LONDON — PPG Industries, an American paint and chemicals giant, again raised its takeover bid for Akzo Nobel, the Dutch maker of Dulux paint, on Monday, hoping to persuade its rival’s management to engage in merger talks.
Akzo Nobel, which also makes Eka bleaching solutions and Interpon powder coatings, has rejected two previous offers, arguing that they undervalued the company. It has so far declined to engage in further talks, saying PPG has done little to address its concerns about potential antitrust issues that could derail a merger.

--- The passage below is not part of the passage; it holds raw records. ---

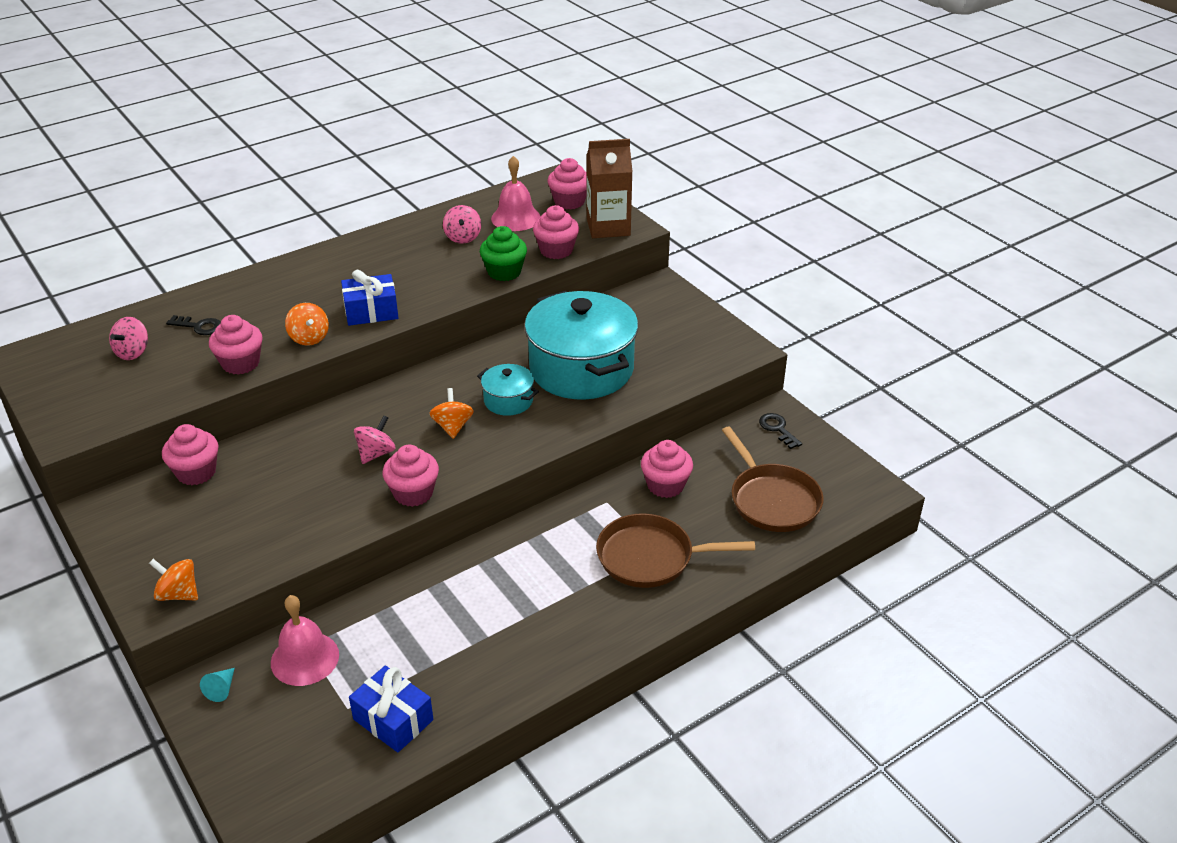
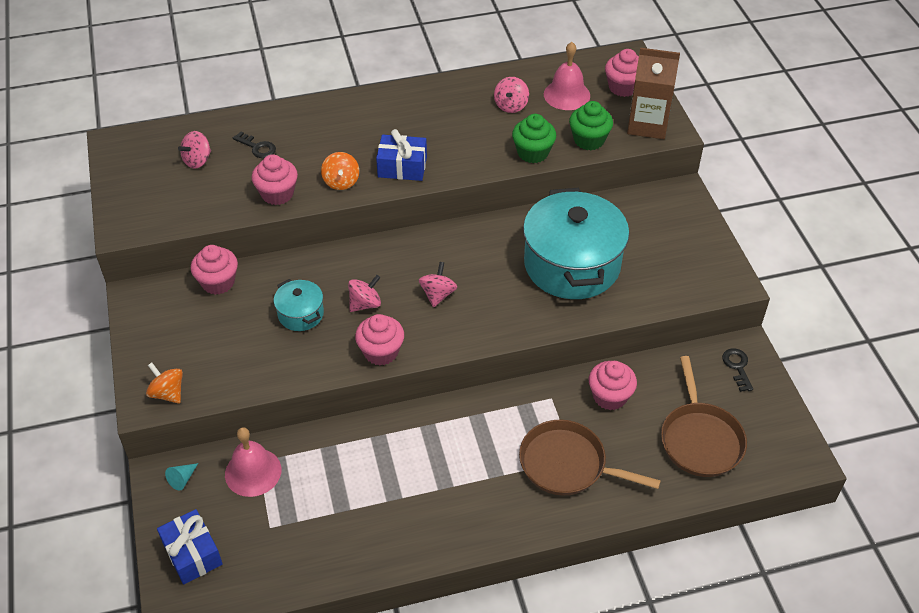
camera: 20 degrees right, 10 degrees up
blue gift [349,665,433,752] -> blue gift moved to [157,509,223,584]
orange spinning top [429,388,474,439] -> pink spinning top [419,262,457,307]
turquoise pot [477,364,539,416] -> turquoise pot moved to [274,279,324,331]
pink cupcake [533,205,579,259] -> green cupcake [569,101,613,150]

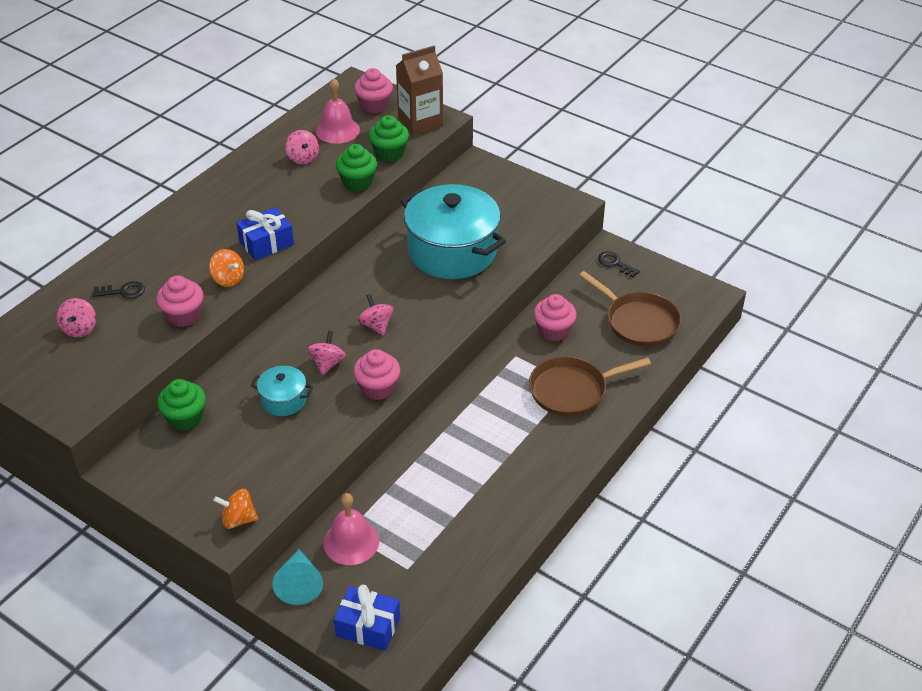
camera: 40 degrees left, 5 degrees down
turquoise cone [165,463,198,491] -> turquoise cone [272,549,323,605], size x1.88
pink cupcake [191,245,238,295] -> green cupcake [157,379,206,431]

The new offer by PPG — its “one last invitation,” it said — comes as Elliott Management, the American hedge fund founded by the billionaire Paul E. Singer, and other shareholders are pressuring Akzo Nobel to take part in takeover talks.

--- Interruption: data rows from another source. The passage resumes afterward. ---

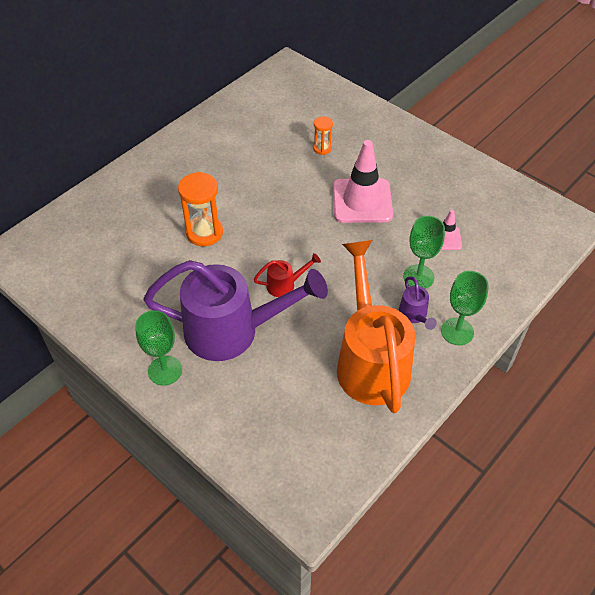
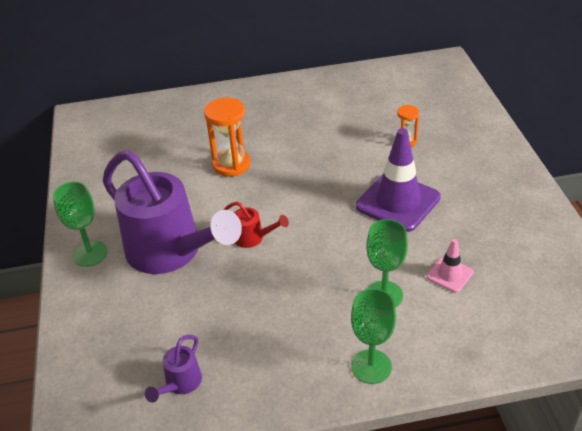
camera: 40 degrees right, 10 degrees down
pink traffic cone [333,140,393,223] -> purple traffic cone [356,128,441,232]
orange watering can [337,240,415,413] -> none
purple watering can [399,276,437,330] -> purple watering can moved to [145,335,202,403]

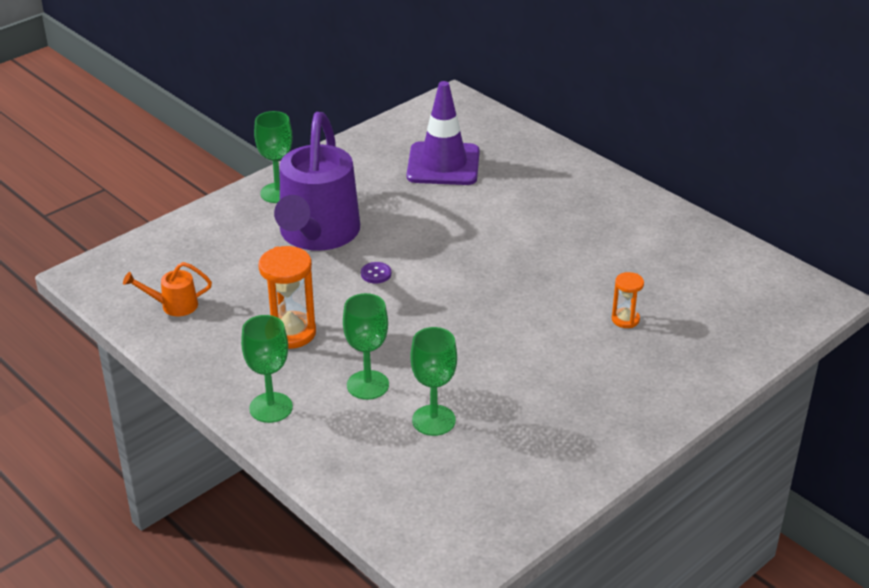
camera: 55 degrees right, 5 degrees down
purple watering can [145,335,202,403] -> orange watering can [123,262,212,316]
orange hourglass [204,98,251,177] -> orange hourglass moved to [258,246,316,349]
red watering can [223,201,289,248] -> purple button [361,262,391,283]
purple traffic cone [356,128,441,232] -> purple traffic cone moved to [407,81,480,185]
pink traffic cone [427,239,473,293] -> green goblet [411,327,457,436]

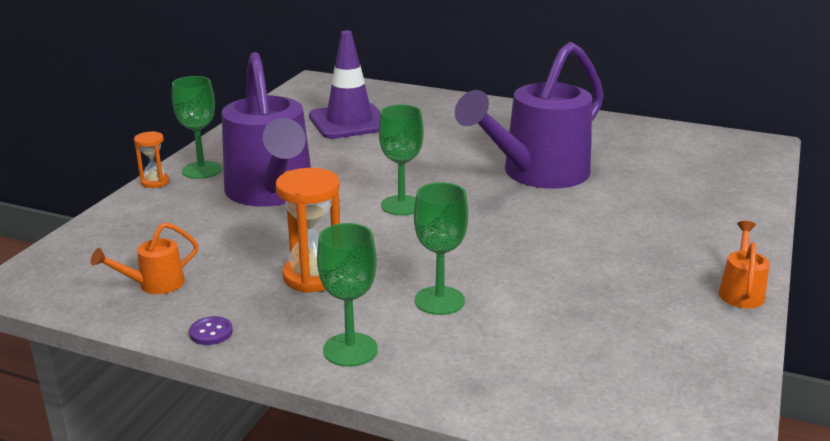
camera: 25 degrees left, 10 degrees down
purple button [361,262,391,283] -> purple button moved to [189,316,233,345]
green goblet [411,327,457,436] -> green goblet moved to [379,104,424,215]
orange hourglass [612,272,644,328] -> orange hourglass moved to [134,131,169,188]
none -> purple watering can [455,42,604,189]
none -> orange watering can [719,221,770,308]

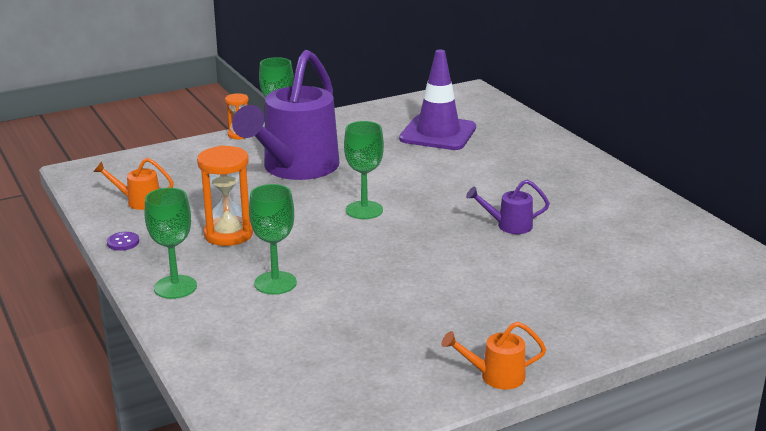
camera: 40 degrees right, 0 degrees up
purple watering can [455,42,604,189] -> purple watering can [466,179,550,234], size x0.41
orange watering can [719,221,770,308] -> orange watering can turned 150 degrees counterclockwise [442,321,546,389]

Elliott is leading a group of shareholders seeking a special meeting to replace Akzo Nobel’s chairman, Antony Burgmans. Akzo Nobel, which is formally reviewing their request, has said that removing Mr. Burgmans would be “irresponsible, disproportionate, damaging,” and said it would reject the plan.
PPG’s latest offer would value Akzo Nobel at 24.6 billion euros, or about $26.4 billion, the American company said.
“We are extending this one last invitation to you and the Akzo Nobel boards to reconsider your stance and to engage with us,” Michael McGarry, the PPG chairman and chief executive, said in a letter to Akzo Nobel’s directors and management on Monday.
Akzo Nobel said on Monday that it would “carefully review and consider this proposal.”
PPG’s initial takeover bid was made as politicians and others in the Netherlands were expressing increasing concern about foreign buyers acquiring Dutch companies. Such takeovers became a prominent issue in elections there last month.
In February, Kraft Heinz briefly flirted with buying Unilever, the British-Dutch maker of Dove soap, Ben & Jerry’s ice cream and Hellmann’s mayonnaise, but it quickly abandoned its approach amid a public backlash.
Akzo Nobel, based in Amsterdam, is one of the world’s largest makers of paints and coatings, employing 45,000 people in about 80 countries. It reported revenue of €14.2 billion last year.
Since the PPG approach last month, Akzo Nobel has focused on reviewing its plans as a stand-alone company, including bringing forward a potential spinoff of its specialty chemicals arm, which had €4.8 billion in revenue last year.
As part of a strategy update last week, the company said it would return as much as €1.6 billion to investors through dividends, and it increased its financial guidance for 2020. It also said it would seek to spin off the specialty chemicals business within 12 months.
PPG, which is based in Pittsburgh and owns the Glidden, Olympic and Pittsburgh Paints brands, said that its latest cash-and-share offer was worth €96.75 a share, including a final dividend to Akzo Nobel shareholders. This represented a 50 percent premium on Akzo Nobel’s closing share price before the initial offer was made public on March 9, it said.
Shares of Akzo Nobel rose 4 percent in midday trading in Amsterdam on Monday.